Y’all probably don’t know this, because I usually only show you a picture of my eyes, but I have always had long hair. I’m talking extremely long. I don’t know why I felt compelled to wear it that way. Rapunzel had nothing on me, and I certainly understood the word “tangled.”
Maybe I was clinging to my youth? In my teenage years, I wore a shag haircut so I could look just like Farrah Fawcett … well, OK it didn’t work, but that’s what I believed. Don’t tell me that none of y’all did that!
As I got older, my excuse for long hair was that I have arthritis in my hands. Styling my hair is difficult because of this. Therefore, with long hair I could pull it back into a ponytail (or French braid) or pin it up. It didn’t look all that great if I just let it fly loose, but I fooled myself into thinking it was OK.
It’s amazing that we can make ourselves believe just about anything.
My hands were my excuse to not cut my hair, but I’m going to tell you the truth that I only whispered to myself: I thought I could hide behind the hair! I discovered that if I draped it strategically, it seemed to obscure the extra chins and the chicken neck that Grandmother Time has bestowed upon me. Do y’all remember seeing old movies with Audrey Hepburn wearing a scarf draped around her head and neck? That is how I styled my hair. It wasn’t obvious at all. I was content with the status quo, and I figured I’d wear long hair until they closed the box lid over me.
However, today I got a “wild hair,” so to speak. I had an appointment to “get my hair red.” I’ve been talking to my hairdresser, Paula, about cutting my hair so I could look like Ellen Degeneres. I wasn’t sure I had the nerve to actually do the deed, but I was “thinking” about it. If I’m going to imitate a celebrity, it would be Ellen. I like Ellen better than I ever liked Farrah — in fact, I have a “girl crush” on her.

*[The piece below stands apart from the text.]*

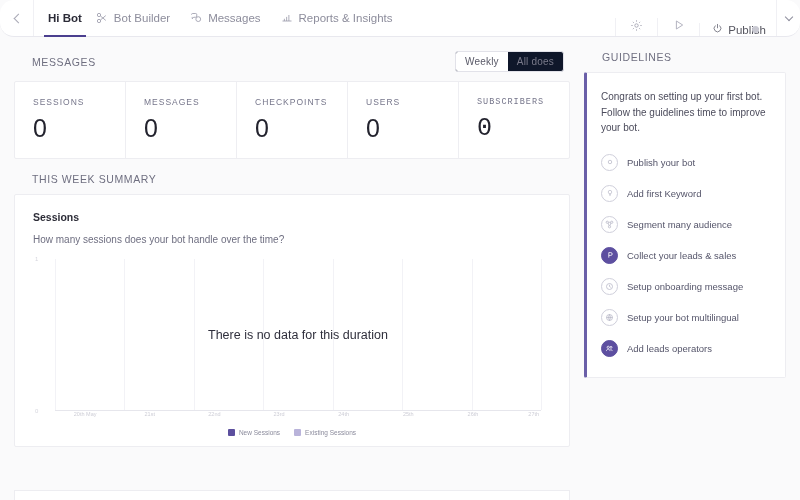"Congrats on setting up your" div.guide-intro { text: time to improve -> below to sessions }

Something came over me today, and I told myself that if Paula happened to have time, I’d get my hair cut. If not it was Fate telling me to keep the locks. Paula had time! So I said, “Make me look like Ellen.” I was a little unnerved by how gleefully she grabbed the scissors and started whacking! It seems that my hairdresser has wanted to cut my hair for many years.
I let her cut away to her heart’s content, and I didn’t cry or anything. Here is what got left on the floor:
Here is what is left on my head:
So far, although I feel a little nekkid, I’m loving it. I feel a lot cooler and I’ve lost a good five pounds — the easy way. However, I’ve not seen my husband’s reaction to it and I have not slept on it yet. Those two things might change my opinion of this new hairdo.

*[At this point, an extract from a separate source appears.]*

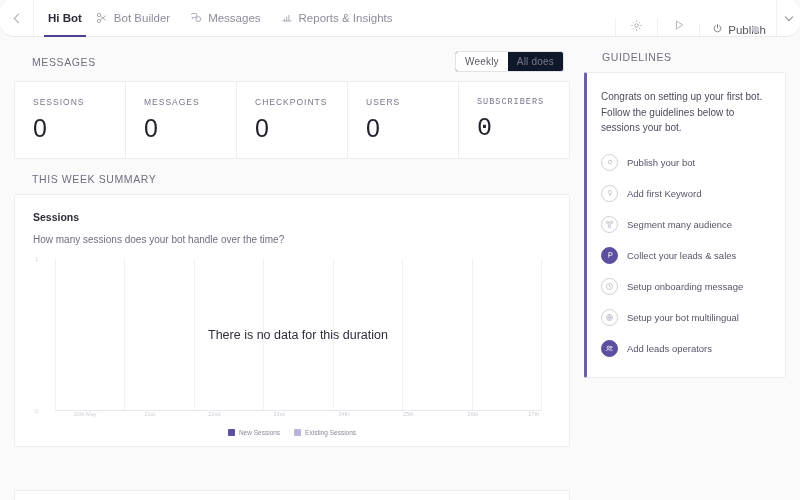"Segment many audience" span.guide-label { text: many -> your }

I loved it that another hairdresser at the salon exclaimed, “You look 15 years younger!” I guess I should get her a good Christmas present, huh?

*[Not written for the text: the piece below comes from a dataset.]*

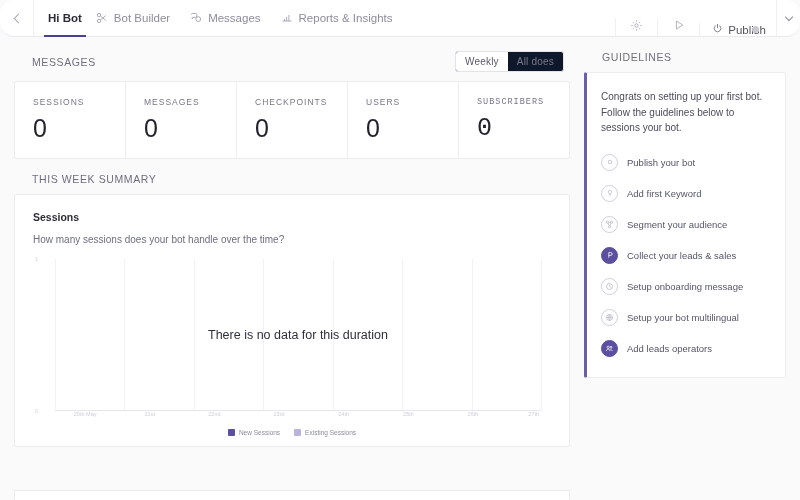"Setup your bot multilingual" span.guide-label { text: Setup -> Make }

Now, if I’d lose 10 pounds (that isn’t hair), I’m told that could make me look 10 years younger. If I can find a really good wrinkle cream, I could lose another 5 years off of my face! If I whitened my teeth, folks say that can make you look 10 years younger. Heck, I bet I could find a way to look 12 years old again if I tried!
Nahh. I’m content to fool myself into thinking I look like Ellen instead of Rapunzel. Now if I could only dance … and could land a contract to promote Cover Girl … I’d have it made.